The numbers seem to indicate that they are.
What are your thoughts on MaxPass? Have you used it? Did you find it worth the cost? Leave your comments below!
6 thoughts on “Crunching the Numbers: How Popular is Disneyland’s MaxPass System?”
I love MaxPass. For our family, it’s so much better to be able to select FastPasses from the app rather than having to ditch my wife with our 2 young kids so that I can be the runner. Also, we love getting pics taken by the Disney photographers, so it’s worth it just based on that aspect alone.
Yes, Stephen, there are advantages to MaxPass even if you’re not visiting on a day when it’s all that advantageous in terms of reduced wait time. Saving that extra walking is definitely a plus.
Which Fastpass option does RideMax default to? I think you could be getting skewed data with people who don’t touch those settings.
As usual, you raise a good point Mike.
I went back and double-checked the code here, and for a customer creating plans for the first time, RideMax defaults to using regular FastPass (no MaxPass), with the “FastPass runner” option turned ON. It also assumes that the runner is willing to skip any attraction while off gathering FastPasses for the group.
If someone has created plans previously and still has one or more of those plans in their list, RideMax defaults to using the same FastPass settings as used by the most recently-created plan for that specific park. (So plans for Disneyland and DCA might have different starting defaults.)
The final scenario is that if someone has created a RideMax plan for Disneyland but not yet for DCA, and then starts creating a new plan for DCA, RideMax will default to using the same FastPass settings used by the Disneyland plan, with minor differences (i.e., the list of runner-skippable attractions).
So, I guess I’m saying that for a plan to go into the RideMax database with the MaxPass setting turned ON, it had to have been intentionally set that way by the customer at some point. Perhaps there are cases where it was left ON unintentionally (someone experimenting with plans and not paying attention to the new defaults), but it seems like it’s still a high enough hurdle to lend some validity to the data.

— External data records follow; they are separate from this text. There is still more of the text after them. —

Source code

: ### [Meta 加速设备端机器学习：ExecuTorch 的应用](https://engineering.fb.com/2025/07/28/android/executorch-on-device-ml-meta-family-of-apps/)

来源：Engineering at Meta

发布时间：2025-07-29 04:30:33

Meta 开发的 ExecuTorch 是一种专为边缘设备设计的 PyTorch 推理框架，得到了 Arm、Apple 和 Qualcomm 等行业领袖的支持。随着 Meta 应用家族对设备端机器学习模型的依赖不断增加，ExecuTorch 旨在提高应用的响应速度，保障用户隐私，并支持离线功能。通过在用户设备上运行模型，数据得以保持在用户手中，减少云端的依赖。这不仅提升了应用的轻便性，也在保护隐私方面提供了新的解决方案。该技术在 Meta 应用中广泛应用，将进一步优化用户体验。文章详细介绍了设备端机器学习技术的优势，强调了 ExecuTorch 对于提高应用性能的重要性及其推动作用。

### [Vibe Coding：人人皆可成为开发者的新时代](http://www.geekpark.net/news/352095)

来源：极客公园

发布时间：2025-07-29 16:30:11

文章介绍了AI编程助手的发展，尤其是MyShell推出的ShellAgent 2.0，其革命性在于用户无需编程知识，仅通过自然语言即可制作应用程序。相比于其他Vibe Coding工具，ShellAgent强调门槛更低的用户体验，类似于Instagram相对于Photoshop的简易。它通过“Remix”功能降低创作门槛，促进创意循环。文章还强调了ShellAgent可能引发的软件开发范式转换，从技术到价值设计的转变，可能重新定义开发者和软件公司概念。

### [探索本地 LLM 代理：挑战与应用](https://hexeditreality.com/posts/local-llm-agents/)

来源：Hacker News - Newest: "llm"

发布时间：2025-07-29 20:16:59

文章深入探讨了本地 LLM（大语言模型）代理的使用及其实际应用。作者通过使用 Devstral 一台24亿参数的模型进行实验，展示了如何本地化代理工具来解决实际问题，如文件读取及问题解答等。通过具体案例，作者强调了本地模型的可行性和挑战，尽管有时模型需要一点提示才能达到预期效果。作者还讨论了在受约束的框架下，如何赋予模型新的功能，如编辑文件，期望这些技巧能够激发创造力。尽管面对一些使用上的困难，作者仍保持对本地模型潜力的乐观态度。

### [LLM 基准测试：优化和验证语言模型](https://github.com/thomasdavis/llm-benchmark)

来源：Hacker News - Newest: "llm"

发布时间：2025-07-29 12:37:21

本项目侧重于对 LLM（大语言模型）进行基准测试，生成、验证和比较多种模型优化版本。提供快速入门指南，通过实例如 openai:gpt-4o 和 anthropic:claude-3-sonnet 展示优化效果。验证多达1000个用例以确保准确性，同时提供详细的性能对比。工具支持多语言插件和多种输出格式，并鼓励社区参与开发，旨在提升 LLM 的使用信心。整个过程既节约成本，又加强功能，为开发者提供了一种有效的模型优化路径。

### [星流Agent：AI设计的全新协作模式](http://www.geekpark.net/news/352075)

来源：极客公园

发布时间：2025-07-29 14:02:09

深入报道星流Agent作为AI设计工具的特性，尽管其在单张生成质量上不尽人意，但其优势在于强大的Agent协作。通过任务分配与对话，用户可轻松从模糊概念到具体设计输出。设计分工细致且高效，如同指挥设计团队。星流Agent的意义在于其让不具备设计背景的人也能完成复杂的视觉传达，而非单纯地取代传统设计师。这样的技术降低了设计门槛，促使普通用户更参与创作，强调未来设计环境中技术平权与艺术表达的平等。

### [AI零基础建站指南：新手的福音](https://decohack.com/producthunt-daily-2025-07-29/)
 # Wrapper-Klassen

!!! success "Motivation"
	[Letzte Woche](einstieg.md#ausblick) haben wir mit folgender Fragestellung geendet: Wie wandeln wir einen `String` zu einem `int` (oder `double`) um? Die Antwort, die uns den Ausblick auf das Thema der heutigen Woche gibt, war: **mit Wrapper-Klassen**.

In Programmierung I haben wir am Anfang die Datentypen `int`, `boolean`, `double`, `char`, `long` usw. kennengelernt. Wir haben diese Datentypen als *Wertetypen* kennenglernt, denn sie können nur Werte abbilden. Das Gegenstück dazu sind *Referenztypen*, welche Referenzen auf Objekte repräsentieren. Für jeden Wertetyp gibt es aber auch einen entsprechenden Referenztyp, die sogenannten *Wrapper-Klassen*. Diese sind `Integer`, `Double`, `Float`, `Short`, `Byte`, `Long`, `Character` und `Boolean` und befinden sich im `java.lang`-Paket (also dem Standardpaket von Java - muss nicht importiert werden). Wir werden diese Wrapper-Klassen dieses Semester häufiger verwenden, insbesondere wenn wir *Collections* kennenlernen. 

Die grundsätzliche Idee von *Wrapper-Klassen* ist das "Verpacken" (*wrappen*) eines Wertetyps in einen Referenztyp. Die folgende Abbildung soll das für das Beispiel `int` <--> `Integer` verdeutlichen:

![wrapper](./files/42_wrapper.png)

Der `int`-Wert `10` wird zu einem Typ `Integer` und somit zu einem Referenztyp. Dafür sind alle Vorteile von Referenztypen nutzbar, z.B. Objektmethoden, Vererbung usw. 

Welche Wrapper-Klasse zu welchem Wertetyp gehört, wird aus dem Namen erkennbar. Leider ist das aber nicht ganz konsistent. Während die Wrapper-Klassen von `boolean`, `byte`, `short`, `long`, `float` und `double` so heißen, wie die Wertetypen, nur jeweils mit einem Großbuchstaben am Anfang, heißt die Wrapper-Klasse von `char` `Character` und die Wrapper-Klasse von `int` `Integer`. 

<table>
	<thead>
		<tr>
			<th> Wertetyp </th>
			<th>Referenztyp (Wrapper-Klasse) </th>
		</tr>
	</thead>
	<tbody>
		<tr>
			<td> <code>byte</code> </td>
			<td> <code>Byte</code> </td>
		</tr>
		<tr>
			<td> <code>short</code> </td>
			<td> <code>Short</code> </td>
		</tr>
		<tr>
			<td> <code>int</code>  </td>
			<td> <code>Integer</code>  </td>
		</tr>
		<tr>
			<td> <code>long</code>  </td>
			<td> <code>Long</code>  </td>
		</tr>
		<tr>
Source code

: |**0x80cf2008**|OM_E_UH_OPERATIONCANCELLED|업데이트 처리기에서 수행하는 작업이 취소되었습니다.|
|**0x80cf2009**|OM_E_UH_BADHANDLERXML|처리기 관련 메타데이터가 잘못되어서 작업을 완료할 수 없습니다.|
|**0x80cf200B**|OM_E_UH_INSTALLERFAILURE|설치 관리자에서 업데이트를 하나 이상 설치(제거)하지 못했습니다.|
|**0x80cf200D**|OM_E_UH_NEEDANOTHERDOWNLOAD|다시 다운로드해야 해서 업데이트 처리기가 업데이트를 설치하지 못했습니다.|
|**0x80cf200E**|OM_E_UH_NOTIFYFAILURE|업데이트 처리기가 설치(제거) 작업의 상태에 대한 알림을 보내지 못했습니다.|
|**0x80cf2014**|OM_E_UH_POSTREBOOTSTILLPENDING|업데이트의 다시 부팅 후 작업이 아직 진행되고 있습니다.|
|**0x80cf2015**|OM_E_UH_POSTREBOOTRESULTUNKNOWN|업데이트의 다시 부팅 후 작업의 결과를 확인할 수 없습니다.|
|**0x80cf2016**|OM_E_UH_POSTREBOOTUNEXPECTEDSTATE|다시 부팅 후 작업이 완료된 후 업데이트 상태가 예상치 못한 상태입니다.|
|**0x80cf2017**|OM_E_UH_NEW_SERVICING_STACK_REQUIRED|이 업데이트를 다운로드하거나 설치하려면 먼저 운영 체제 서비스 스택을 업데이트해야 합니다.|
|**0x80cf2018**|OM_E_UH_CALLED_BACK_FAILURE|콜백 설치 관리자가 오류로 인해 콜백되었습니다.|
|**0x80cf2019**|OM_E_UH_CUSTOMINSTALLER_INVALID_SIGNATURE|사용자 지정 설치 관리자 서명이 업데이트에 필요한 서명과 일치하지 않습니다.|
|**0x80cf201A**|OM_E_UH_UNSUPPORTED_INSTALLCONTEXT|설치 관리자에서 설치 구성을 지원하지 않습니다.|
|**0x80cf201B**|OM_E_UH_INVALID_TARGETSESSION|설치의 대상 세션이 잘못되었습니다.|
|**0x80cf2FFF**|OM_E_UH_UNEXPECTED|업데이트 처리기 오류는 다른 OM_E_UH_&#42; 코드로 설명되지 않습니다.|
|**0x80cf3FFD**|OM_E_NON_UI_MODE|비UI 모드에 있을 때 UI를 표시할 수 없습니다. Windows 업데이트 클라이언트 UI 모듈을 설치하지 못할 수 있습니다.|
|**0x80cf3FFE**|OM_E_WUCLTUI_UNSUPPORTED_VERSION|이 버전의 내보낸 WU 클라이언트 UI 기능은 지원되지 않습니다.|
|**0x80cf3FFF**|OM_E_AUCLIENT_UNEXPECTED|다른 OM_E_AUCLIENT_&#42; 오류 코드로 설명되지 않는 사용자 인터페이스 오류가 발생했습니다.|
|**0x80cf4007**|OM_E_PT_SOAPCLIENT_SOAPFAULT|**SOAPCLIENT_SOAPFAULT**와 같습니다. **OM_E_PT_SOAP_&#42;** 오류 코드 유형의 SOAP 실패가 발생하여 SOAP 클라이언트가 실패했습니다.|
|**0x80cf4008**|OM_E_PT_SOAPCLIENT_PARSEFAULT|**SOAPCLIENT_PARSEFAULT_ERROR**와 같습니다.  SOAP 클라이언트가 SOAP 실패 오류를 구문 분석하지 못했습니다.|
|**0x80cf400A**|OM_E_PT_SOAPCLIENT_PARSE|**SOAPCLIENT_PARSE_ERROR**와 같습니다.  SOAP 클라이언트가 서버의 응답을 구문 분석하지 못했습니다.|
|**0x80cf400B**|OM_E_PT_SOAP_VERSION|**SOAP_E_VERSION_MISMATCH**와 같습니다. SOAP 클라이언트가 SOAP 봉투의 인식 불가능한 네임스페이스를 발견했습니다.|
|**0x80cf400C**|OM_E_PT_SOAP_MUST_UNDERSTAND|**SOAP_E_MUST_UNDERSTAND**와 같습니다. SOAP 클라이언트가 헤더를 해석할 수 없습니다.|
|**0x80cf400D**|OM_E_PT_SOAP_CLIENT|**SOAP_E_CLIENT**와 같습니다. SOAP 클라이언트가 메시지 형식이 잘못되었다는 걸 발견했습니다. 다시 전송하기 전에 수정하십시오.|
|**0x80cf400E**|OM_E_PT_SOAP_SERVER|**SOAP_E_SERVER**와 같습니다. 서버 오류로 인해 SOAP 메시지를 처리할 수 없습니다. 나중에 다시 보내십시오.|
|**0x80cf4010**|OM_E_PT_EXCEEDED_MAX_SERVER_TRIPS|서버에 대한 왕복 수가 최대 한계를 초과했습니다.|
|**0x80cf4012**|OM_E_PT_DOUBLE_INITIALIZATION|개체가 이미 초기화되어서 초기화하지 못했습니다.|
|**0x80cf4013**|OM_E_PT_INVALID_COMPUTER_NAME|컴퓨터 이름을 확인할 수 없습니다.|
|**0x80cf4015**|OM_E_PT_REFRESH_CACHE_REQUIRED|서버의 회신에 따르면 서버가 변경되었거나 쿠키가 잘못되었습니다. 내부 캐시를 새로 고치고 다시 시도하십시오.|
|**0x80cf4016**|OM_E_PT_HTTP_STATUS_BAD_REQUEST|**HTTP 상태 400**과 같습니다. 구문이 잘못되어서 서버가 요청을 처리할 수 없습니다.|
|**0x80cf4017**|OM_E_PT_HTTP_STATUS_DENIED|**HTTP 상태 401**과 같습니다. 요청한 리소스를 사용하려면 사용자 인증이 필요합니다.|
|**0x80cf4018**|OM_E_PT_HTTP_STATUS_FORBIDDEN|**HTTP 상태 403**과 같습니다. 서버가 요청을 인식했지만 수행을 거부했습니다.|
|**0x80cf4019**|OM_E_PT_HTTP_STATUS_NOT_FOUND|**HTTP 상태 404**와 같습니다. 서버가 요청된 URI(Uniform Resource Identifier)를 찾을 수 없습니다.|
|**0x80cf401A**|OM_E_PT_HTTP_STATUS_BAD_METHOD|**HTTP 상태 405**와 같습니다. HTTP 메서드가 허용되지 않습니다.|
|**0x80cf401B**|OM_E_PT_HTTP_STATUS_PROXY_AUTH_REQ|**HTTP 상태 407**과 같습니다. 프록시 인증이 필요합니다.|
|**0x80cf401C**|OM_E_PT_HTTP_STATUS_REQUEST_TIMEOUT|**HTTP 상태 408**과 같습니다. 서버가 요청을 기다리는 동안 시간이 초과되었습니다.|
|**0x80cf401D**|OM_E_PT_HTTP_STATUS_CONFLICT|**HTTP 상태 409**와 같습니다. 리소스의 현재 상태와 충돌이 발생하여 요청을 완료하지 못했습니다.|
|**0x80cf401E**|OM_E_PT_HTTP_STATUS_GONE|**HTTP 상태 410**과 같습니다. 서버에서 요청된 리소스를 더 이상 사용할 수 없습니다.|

We loved Maxpass. Because of how the windows work, maybe we were going on a favorite ride every 90 minutes or so… and so was everyone else… The difference was, they were standing in line for the 90 minutes between rides, while we were walking around, having a snack, enjoying performers, etc. 🙂 Maxpass was the best! 🙂
Marie, I think there are a lot of folks like you, who once they try MaxPass, really like it (myself included).
I think if someone is vacationing at Disneyland and is on the fence regarding MaxPass, they should buy it for the first day of their trip and see how they like it. They can then decide if it’s worth buying for the rest of the vacation or not.